Am nächsten Abend, es hatte aufgehört zu schneien und die Welt glitzerte im Mondlicht wie mit tausend Diamanten bedeckt, machten es sich Lena, Peter und die Grossmutter wie immer vor dem Kamin gemütlich. „Also, ich habe euch Gestern versprochen zu erzählen wie die Geschichten in die Welt kamen“. Lena und Peter hörten gespannt zu.
„Vor langer, langer Zeit kannten die Menschen keine Geschichten. Ihr ganzes Dasein wurde durch Arbeit bestimmt. Das war ein trauriges Leben, ohne Phantasie und Lachen.
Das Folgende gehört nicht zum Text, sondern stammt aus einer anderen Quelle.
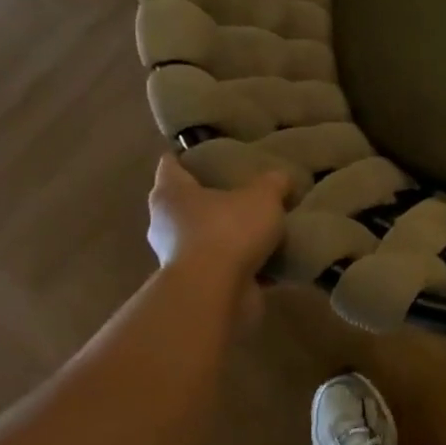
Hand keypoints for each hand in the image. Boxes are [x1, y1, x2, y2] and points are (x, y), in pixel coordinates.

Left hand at [147, 155, 290, 318]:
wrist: (214, 294)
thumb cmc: (228, 231)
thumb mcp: (263, 196)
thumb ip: (273, 182)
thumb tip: (280, 178)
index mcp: (171, 193)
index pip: (171, 164)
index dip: (189, 155)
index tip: (211, 150)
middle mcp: (165, 223)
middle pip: (188, 202)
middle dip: (213, 196)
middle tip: (245, 186)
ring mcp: (178, 257)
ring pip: (205, 236)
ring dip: (228, 233)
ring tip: (262, 223)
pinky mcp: (196, 284)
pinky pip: (222, 265)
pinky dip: (240, 262)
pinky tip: (270, 257)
Die Engel im Himmel mochten schon gar nicht mehr zu Besuch auf die Erde fliegen. Die Menschen waren so langweilig. Immer nur arbeiteten sie, assen oder schliefen. Es musste doch noch etwas Anderes geben, als dies. Lange überlegten sie, aber ohne Erfolg. Ihnen fehlten einfach die Ideen. Angela, ein kleiner Engel der noch nicht einmal seine Flügel hatte, sprach plötzlich mit leiser Stimme: „Wie wäre es, wenn wir den Menschen Phantasie schenken würden? So könnten sie sich Geschichten ausdenken und gegenseitig erzählen“. Die anderen Engel waren begeistert und bereits am nächsten Tag streuten sie einen ganzen Sack voll Phantasie auf die Erde und freuten sich über den Anblick der grossen, weissen, weichen und glitzernden Phantasieflocken die nun das Land bedeckten. Die Menschen auf der Erde wussten zu Anfang nicht was sie damit anfangen sollten. Sie erschraken recht fest, als plötzlich so komisches weisses Zeug vom Himmel viel. Als dem Ersten eine kleine Flocke Phantasie auf die Nase flog, schaute dieser verdutzt und rief dann mit einem Lächeln aus: „Dies muss Schnee sein!“
Die Engel freuten sich, denn es hatte geklappt. Der erste Mensch hatte mit Phantasie (wen auch auf der Nase) einen Namen für das unbekannte Phänomen erfunden. Von da an, sassen die Menschen jeden Abend nach der Arbeit zusammen und erfanden und dichteten Geschichten. Das sie damit auch die Engel im Himmel erfreuten wussten sie nicht, aber es hätte sie sicher gefreut.“
Lena schaute ihre Grossmutter lächelnd an. Es war doch einfach schön, eine Grossmutter zu haben, die in einem Haus lebte das ganz und gar von Phantasieflocken bedeckt war.
„So, das war’s für Heute, Morgen ist ein neuer Tag der ein Recht auf ausgeschlafene Besucher hat“ sprach die Grossmutter und schickte die Kinder zu Bett.